Wie hört man in sich hinein? Man kann ein Glückstagebuch führen, regelmässig im Wald spazieren gehen, morgens und abends ein Check-in/Check-out machen – eine Routine von mir. Ich frage mich am Morgen beim Zähneputzen vor dem Spiegel: Wer bist du heute? Am Ende des Tages ziehe ich dann kurz Bilanz und überlege: War es gut so? Was könnte ich allenfalls morgen anders machen?


Das Check-in? Tönt interessant? Wir haben viele Facetten, und nicht immer blickt mich der gleiche Mensch aus dem Spiegel an. Manchmal merke ich, dass etwas im Anzug ist – eine Erkältung, eine Angst, ein Gedanke, der nicht abzuschütteln ist. Und manchmal kommt gar nichts – ausser dem unbändigen Wunsch nach dem ersten Kaffee.
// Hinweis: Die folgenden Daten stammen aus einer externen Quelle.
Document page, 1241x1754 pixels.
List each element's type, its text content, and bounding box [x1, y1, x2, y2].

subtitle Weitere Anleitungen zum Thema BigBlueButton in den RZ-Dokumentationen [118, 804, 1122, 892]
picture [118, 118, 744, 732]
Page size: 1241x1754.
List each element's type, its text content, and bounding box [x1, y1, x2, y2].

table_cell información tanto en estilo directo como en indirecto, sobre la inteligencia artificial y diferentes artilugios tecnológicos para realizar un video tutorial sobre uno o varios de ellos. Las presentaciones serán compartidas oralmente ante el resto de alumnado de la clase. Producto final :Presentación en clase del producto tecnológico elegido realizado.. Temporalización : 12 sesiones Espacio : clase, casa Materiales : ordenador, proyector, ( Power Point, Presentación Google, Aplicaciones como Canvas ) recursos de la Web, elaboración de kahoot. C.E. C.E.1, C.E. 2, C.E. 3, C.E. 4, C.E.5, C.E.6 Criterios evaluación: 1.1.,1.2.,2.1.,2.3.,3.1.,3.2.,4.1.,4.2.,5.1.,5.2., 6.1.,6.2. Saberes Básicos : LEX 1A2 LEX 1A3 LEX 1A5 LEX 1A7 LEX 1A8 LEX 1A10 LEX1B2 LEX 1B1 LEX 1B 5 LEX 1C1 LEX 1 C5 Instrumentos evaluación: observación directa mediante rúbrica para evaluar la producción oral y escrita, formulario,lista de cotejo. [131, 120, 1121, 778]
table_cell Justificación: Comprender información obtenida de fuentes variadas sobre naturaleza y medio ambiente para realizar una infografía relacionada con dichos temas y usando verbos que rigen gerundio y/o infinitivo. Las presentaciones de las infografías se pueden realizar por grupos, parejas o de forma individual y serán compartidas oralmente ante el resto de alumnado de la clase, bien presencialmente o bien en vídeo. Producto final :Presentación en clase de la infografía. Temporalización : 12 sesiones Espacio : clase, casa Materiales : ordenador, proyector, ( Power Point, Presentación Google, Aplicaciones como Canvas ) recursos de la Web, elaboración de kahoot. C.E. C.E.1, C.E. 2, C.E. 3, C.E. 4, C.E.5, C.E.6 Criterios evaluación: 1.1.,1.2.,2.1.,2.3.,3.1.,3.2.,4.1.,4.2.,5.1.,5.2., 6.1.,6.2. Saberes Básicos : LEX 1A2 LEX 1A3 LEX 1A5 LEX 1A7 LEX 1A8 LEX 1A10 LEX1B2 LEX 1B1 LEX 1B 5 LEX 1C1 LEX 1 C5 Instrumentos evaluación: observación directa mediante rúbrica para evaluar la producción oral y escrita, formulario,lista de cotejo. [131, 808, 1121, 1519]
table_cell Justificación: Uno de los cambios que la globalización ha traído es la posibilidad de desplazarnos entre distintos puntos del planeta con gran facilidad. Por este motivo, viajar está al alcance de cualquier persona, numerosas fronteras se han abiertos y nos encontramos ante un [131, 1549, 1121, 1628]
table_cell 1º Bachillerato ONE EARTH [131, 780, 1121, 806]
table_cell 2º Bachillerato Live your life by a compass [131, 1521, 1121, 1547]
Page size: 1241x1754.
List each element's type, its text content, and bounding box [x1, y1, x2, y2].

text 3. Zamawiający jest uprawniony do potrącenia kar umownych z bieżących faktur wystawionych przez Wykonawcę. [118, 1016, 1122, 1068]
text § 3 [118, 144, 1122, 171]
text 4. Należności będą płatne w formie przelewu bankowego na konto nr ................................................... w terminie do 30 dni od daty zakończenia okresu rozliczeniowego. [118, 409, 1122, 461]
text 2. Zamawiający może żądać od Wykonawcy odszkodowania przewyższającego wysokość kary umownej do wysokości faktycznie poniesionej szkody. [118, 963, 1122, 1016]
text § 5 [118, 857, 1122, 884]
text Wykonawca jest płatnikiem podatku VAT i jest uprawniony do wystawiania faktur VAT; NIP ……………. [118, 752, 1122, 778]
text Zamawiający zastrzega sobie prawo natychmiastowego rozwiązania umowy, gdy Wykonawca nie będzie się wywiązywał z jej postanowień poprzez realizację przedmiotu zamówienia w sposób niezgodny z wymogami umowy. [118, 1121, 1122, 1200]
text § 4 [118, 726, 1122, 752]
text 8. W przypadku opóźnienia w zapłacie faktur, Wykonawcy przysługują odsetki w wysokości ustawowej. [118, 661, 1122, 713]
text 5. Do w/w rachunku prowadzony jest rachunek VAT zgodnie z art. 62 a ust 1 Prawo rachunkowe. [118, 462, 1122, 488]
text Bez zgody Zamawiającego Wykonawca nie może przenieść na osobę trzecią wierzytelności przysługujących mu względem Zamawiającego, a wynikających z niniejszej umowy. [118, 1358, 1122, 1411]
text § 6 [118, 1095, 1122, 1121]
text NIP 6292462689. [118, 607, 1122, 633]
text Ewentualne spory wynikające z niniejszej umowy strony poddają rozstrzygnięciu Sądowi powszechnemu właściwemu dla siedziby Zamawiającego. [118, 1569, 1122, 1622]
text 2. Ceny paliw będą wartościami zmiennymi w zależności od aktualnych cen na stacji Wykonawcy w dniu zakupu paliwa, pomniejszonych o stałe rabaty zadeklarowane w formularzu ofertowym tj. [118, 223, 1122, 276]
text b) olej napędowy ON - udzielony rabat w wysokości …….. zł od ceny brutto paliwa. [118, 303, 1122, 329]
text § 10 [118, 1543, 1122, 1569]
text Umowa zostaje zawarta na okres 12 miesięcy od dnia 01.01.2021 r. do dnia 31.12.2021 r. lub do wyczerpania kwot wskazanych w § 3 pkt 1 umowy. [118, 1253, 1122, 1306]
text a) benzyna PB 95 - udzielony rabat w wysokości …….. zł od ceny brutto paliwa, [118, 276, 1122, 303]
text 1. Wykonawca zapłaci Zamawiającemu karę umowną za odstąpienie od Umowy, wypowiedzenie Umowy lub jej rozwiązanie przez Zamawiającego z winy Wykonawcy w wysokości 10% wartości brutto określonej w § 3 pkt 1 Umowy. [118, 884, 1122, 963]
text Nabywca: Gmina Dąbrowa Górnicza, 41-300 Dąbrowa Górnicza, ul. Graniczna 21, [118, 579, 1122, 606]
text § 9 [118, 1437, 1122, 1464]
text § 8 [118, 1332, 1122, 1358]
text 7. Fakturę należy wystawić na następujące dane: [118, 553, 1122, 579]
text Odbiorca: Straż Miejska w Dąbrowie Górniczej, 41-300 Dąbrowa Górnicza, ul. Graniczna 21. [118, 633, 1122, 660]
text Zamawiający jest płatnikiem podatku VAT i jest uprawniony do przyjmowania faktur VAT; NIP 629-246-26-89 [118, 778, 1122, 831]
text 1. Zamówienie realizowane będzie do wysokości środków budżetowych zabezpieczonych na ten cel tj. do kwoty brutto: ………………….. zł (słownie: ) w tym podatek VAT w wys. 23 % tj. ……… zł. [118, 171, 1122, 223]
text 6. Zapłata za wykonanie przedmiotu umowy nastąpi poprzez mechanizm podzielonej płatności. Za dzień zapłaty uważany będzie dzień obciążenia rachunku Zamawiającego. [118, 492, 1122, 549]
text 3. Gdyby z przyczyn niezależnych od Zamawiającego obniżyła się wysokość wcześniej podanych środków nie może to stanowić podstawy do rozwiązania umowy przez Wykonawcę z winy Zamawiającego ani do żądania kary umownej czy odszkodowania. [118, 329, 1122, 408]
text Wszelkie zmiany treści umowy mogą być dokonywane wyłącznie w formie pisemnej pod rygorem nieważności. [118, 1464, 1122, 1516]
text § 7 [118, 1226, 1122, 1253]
Ich korrigiere nicht, bewerte nicht, ich nehme einfach wahr und denke: Alles klar – wie will ich nun durch den Tag gehen? Eine solche Bestellung beim Unterbewusstsein kann sein: Ich will heute diese oder jene drängende Sache erledigen. Oder: Ich will mich heute auf das Positive konzentrieren. Oder: Ich will heute Dankbarkeit üben. Wenn man auf diese Art sein Tagewerk beginnt, entfaltet sich der Tag sehr oft in die angestrebte Richtung.











Mario Grossenbacher (50) ist Mitbegründer des Resilienz-Zentrums Schweiz. Die Fachstelle mit Sitz in Basel arbeitet unter anderem mit dem Begegnungszentrum Cura zusammen, einer Aussenstation des Basler Claraspitals für chronisch Kranke und ihre Angehörigen.